Lawton_The City of Lawton has wrapped up its 2008 fiscal year, and as city officials crunch the numbers, they are finding that their gas bill was more than $1 million over budget, on top of the $1 million they had budgeted for 2007.
The city pays to operate dump trucks, police cars, city trucks, and gas-guzzling fire trucks that only get four miles-per-gallon. However, unlike regular citizens, Lawton has no choice but to pay high gas prices since Lawton residents need to have the city's vehicles on the road. "We do a lot of maintenance, drainage maintenance, our sewer rehab crew, and projects," says Lawton City Manager Larry Mitchell. "So, across the board, we have a lot of activity and a lot of programs."
Not only does the city have to find the money to increase the gas budget for 2009 - which will come in the form of a $10 average increase on your water bill - officials are also trying to find ways to conserve. "I asked all the department directors to stop idling vehicles, to think about how we schedule our projects, so that we aren't making a lot of extra trips, and try to economize wherever we can - and we're doing that," says Mitchell.

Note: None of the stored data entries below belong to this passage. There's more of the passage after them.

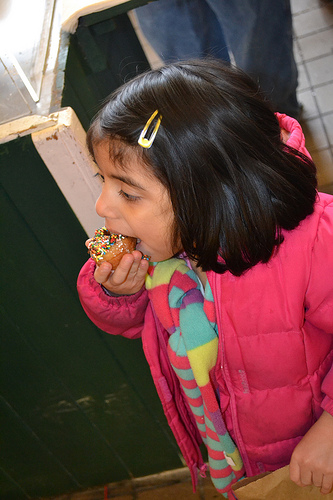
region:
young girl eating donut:
[75, 82, 331, 430]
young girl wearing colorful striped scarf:
[143, 262, 246, 482]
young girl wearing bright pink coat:
[85, 121, 332, 468]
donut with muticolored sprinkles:
[82, 230, 141, 269]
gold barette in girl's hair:
[132, 108, 170, 155]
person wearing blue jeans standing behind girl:
[131, 2, 313, 121]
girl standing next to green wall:
[2, 176, 117, 497]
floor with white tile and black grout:
[274, 4, 330, 160]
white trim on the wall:
[29, 123, 117, 238]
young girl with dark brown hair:
[100, 59, 314, 259]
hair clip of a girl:
[145, 123, 156, 141]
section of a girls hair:
[235, 125, 255, 160]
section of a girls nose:
[102, 191, 111, 206]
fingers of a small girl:
[112, 262, 140, 282]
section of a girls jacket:
[252, 265, 299, 304]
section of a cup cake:
[110, 240, 131, 245]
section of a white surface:
[306, 44, 312, 83]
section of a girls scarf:
[190, 325, 194, 359]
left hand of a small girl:
[307, 426, 324, 464]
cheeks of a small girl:
[150, 216, 160, 232]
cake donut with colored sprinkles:
[86, 222, 142, 270]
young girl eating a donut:
[33, 39, 325, 280]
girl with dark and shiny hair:
[91, 40, 316, 211]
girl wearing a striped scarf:
[145, 259, 258, 494]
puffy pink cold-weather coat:
[63, 249, 332, 492]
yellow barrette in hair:
[109, 94, 196, 166]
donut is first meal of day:
[64, 218, 155, 279]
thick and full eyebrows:
[85, 158, 155, 190]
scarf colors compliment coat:
[152, 263, 247, 489]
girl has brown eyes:
[88, 167, 151, 206]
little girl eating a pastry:
[70, 48, 329, 498]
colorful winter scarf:
[146, 259, 243, 497]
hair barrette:
[128, 104, 169, 156]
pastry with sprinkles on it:
[85, 226, 129, 270]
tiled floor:
[302, 5, 331, 152]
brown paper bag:
[227, 465, 302, 499]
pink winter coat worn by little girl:
[71, 239, 331, 488]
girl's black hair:
[144, 64, 306, 273]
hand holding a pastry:
[81, 221, 149, 300]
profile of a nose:
[89, 174, 117, 227]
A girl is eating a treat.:
[21, 64, 307, 398]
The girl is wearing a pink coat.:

The city is considering switching police cars to V-6 engines, and perhaps even hybrids for city employees and inspectors forced to drive across town on a daily basis. "We're basically like everyone else...we're scrambling, so to speak, in trying to figure out how we make those changes," says Mitchell. "And sometimes those changes take a long period of time. It's not something you can do in a month, or two months. For the number of vehicles we have, it's going to be a long transition."
The City of Lawton matches federal funding to provide gas for the Lawton Area Transit System (LATS) buses, but there are other factors that have hurt the city's budget. Last year, Lawton saw a significant increase in energy maintenance. Gas prices are also hurting Lawton Public Schools which had an increase of 36% in their fuel bill from fiscal year 2007 - $90,000 over budget.